“Nos hiciste, Señor, para ti, y nuestro corazón estará inquieto hasta descansar en ti”, frase de san Agustín que nos recuerda que ni Facebook ni las redes sociales pueden apagar la nostalgia infinita del hombre por unirse al infinito de Dios. Sin embargo el ciberespacio deja, al final, el corazón vacío. Es un espejismo de felicidad, y no sólo internet. Muchas personas comienzan a probar el hastío de la televisión y de los modelos de vida que presenta, y están buscando los valores que descartaron muy aprisa. Hay un anhelo de tener familias fieles y unidas, y son miles y miles de personas las que redescubren la belleza del servicio a los pobres, a los migrantes, a los últimos.
Los sacerdotes hemos de saber aprovechar este anhelo del corazón humano para llevar a tantas personas insatisfechas hacia el encuentro con Dios.

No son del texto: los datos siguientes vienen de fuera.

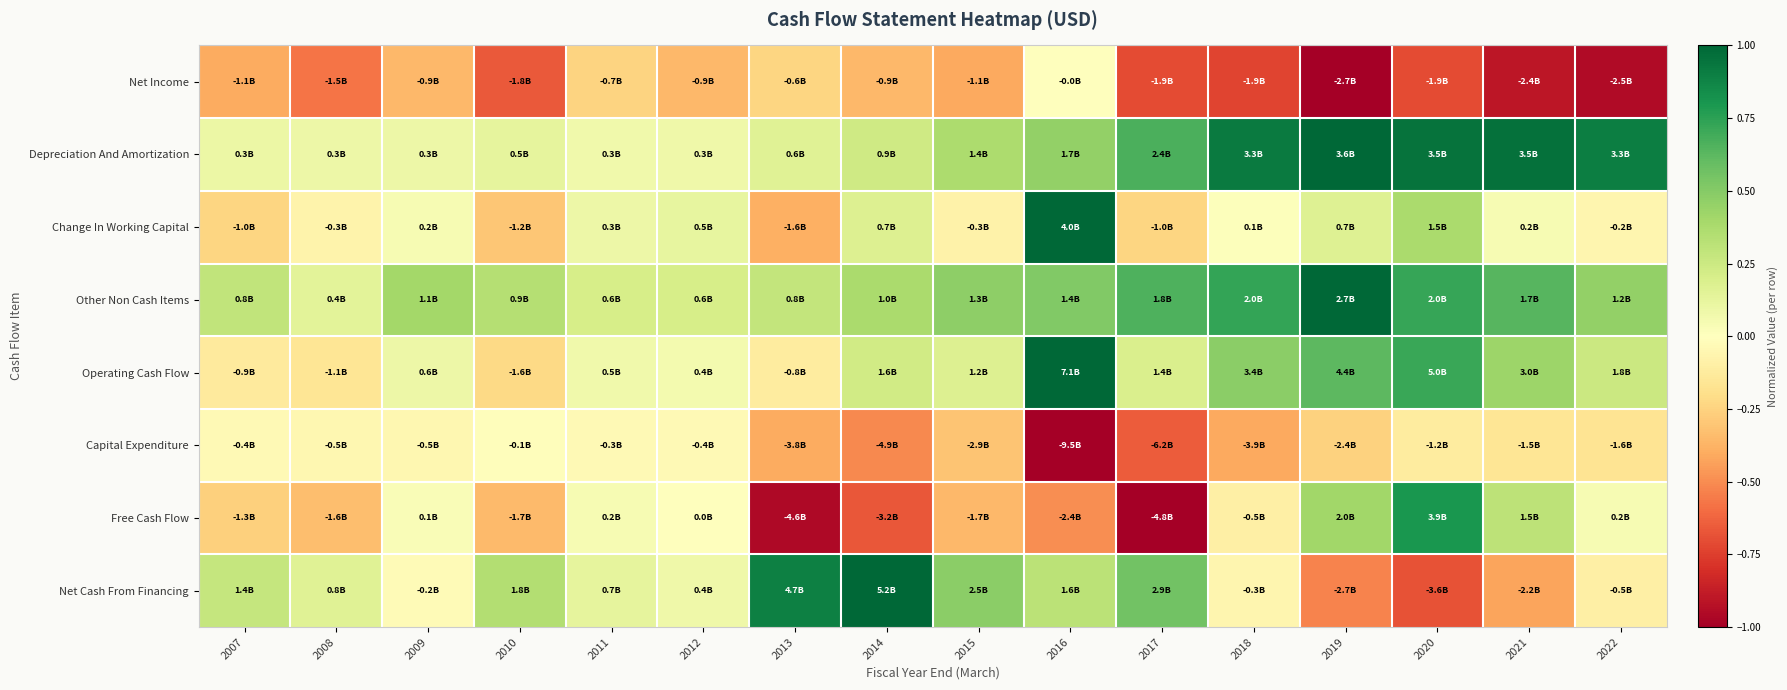

Count the number of data series in this chart.

8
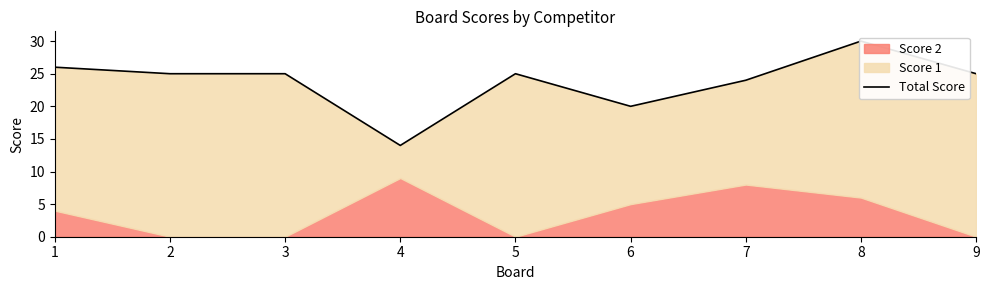

How many data points does each series have?

9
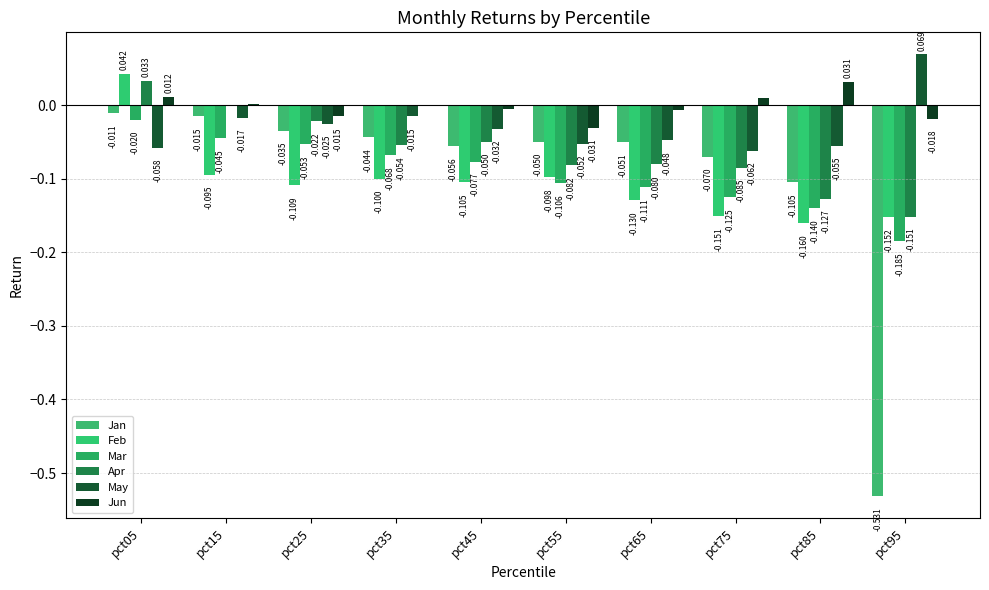

Which has a higher value, pct75 or pct55?

pct55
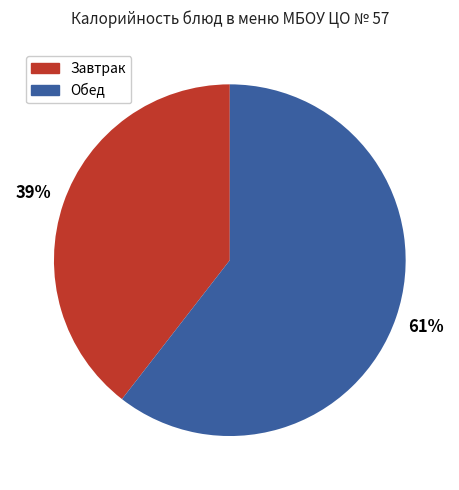

To the nearest percent, what is the average slice percentage?

50%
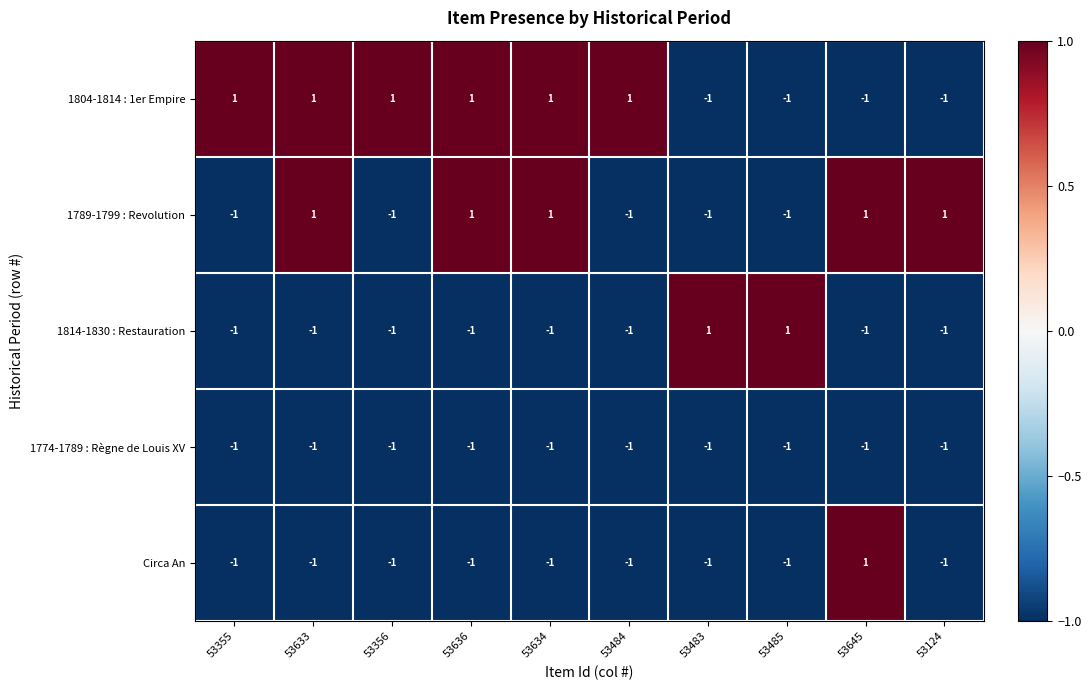

True or false: Circa An has a value of 0 at 53485.

False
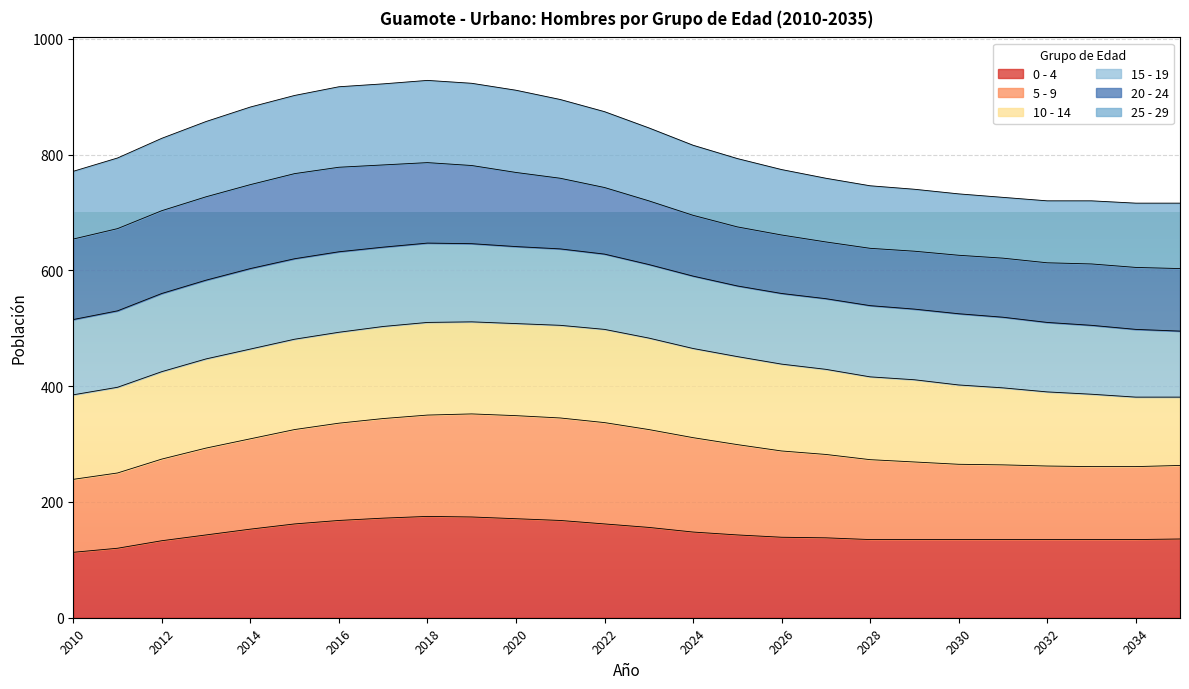

Does the chart display data point markers on the line(s)?

No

Sin embargo podemos cometer un error. Es la equivocación de dar formación a los jóvenes o adultos que nunca han pasado por la experiencia del kerygma, es decir, de la evangelización. Kerygma es una palabra griega quiere decir ‘primer anuncio’. Se trata de proclamar, de manera fuerte y convincente, el misterio de la salvación en Jesucristo, que por lo general se hace durante un retiro de evangelización.
En nuestra diócesis existen parroquias con buenas estructuras de caridad y acción social, quizá con excelentes cursos de catequesis, pero que no ofrecen la experiencia del kerygma. Tratar de educar cristianos sin que ellos vivan la experiencia de la evangelización puede ser desgastante para un párroco, simplemente porque el laico no suele vivir enamorado de Dios. En cambio un buen retiro de evangelización ayuda a los laicos a vivir el primer mandamiento como el más importante en sus vidas: “Amarás al Señor tu Dios con todo el corazón, con toda el alma y con todas tus fuerzas”. Sólo cuando el hombre ama a Dios de esta manera, con toda su alma, puede ser libre y feliz. La inquietud, la ansiedad, la insatisfacción y la tristeza son síntoma de ausencia de Dios y se curan únicamente acogiendo al Señor en el corazón.
El Adviento suscita en nuestro interior el deseo de Dios. Una persona, si quiere verdaderamente encontrarse con Dios, debe tener dos actitudes decisivas. Si carece de ellas, jamás podrá contemplar el rostro del Padre celestial. La primera actitud es avivar el deseo. Así como el salmista decía “Señor, tú eres mi Dios, por ti madrugo; mi alma tiene ansia de ti como tierra reseca, agostada, sin agua”, así quien quiera encontrar a Dios comience a desearlo con toda su alma, hasta el sufrimiento, a la manera de Pablo: “Deseo morir para estar con Cristo”, decía el apóstol. O al estilo de Teresa: “Vivo sin vivir en mí y tan alta vida espero que muero porque no muero”.
La segunda actitud es reconocer la propia insuficiencia, las propias miserias. David nos da el ejemplo cuando, en el salmo 51, exclama: “Rocíame con el hisopo y quedaré limpio, lávame y quedaré más blanco que la nieve”. O el publicano en el templo, que no se atrevía a erguir su cabeza y oraba diciendo: “Apiádate de mí, Señor, que soy un pecador”. Confesar con humildad que somos pobres, miserables, indigentes, pecadores, hace que el corazón de Dios se incline hacia nosotros y se abra para acogernos.
Hoy que estamos más cerca de la Navidad podemos preguntarnos ¿hasta qué punto Jesús es mi esperanza? ¿Hasta qué punto espero al Señor? ¿Hasta qué punto ha entrado dentro de mí el optimismo y la alegría de la fe, que ilumina el juicio sobre todo acontecimiento de la vida? Porque sólo en un ferviente anhelo de Dios y la confesión humilde de nuestra pobreza para alcanzarlo, habrá Navidad.